* [TASK INSTRUCTIONS]
Please return every line in the entries below with the word "mais" in it.

RECORDS SHOWN Start Marker

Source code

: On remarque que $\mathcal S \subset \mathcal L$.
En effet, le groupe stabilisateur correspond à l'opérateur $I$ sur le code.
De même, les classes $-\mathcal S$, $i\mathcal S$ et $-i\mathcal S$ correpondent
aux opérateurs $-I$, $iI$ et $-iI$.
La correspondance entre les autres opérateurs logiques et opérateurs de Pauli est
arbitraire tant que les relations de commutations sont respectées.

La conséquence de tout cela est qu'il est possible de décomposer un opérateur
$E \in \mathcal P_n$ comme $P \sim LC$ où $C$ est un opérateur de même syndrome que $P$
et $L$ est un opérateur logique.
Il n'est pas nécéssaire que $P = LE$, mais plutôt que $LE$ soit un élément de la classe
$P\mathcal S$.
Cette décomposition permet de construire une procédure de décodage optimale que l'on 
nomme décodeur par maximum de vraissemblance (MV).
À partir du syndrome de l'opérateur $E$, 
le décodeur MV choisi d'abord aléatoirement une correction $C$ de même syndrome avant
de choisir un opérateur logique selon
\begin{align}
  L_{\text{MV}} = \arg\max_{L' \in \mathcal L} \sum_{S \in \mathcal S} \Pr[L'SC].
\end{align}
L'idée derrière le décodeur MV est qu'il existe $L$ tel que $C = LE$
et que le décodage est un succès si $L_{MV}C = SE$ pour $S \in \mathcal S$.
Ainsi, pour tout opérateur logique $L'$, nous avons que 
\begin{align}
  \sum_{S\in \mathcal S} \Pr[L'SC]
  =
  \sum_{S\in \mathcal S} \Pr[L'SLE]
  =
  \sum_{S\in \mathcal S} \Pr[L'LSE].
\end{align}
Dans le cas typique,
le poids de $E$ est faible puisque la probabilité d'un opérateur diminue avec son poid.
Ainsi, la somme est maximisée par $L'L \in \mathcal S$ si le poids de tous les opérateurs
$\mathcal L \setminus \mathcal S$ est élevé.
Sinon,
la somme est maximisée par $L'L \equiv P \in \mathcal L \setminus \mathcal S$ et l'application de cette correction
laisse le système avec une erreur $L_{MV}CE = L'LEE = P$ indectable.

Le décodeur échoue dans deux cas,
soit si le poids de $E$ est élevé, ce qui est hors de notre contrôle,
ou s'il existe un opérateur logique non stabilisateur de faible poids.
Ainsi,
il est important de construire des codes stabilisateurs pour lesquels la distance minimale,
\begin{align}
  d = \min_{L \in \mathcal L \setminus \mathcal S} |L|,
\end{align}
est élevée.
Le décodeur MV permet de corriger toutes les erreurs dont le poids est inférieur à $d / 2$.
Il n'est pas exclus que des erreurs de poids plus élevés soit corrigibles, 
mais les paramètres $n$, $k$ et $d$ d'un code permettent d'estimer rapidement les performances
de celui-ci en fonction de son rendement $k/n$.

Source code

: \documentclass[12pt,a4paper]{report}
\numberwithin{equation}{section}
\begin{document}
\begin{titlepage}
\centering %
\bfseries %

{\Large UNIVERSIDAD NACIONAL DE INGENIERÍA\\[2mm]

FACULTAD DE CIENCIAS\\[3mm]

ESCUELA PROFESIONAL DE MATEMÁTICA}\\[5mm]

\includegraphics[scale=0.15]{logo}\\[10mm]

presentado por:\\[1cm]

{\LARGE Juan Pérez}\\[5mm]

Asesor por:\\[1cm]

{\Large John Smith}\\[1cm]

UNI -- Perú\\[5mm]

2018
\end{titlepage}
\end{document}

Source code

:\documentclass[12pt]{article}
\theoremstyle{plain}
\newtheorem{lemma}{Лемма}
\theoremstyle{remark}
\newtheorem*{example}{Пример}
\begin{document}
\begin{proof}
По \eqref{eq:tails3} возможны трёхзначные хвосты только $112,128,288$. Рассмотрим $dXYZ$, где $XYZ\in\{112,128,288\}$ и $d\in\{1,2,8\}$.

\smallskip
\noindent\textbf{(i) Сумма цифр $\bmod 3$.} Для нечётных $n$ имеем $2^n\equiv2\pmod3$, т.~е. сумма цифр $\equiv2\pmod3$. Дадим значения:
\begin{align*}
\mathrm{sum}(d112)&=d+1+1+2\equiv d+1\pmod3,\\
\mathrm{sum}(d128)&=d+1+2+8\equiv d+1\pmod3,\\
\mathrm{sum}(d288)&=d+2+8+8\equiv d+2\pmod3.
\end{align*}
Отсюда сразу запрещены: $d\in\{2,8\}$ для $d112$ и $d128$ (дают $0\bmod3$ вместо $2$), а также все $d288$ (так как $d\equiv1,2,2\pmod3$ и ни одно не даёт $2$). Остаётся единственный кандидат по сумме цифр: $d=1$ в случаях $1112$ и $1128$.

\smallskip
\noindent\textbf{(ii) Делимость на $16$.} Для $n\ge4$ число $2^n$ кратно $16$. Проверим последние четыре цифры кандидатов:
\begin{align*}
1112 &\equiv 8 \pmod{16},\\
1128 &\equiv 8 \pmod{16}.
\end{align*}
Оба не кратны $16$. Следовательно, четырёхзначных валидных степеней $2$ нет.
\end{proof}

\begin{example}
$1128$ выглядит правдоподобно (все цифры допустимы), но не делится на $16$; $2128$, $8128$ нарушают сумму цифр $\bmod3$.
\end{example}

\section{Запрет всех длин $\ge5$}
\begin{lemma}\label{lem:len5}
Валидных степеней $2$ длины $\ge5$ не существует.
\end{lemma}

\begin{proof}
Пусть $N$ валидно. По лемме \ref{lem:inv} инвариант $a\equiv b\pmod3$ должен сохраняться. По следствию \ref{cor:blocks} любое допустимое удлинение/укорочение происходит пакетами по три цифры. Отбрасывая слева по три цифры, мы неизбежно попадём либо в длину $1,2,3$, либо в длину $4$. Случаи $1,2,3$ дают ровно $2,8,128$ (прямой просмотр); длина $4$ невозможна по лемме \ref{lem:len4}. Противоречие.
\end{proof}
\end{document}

RECORDS SHOWN End Marker

* [WRITTEN RESPONSE]
Il n'est pas nécéssaire que $P = LE$, mais plutôt que $LE$ soit un élément de la classe
mais les paramètres $n$, $k$ et $d$ d'un code permettent d'estimer rapidement les performances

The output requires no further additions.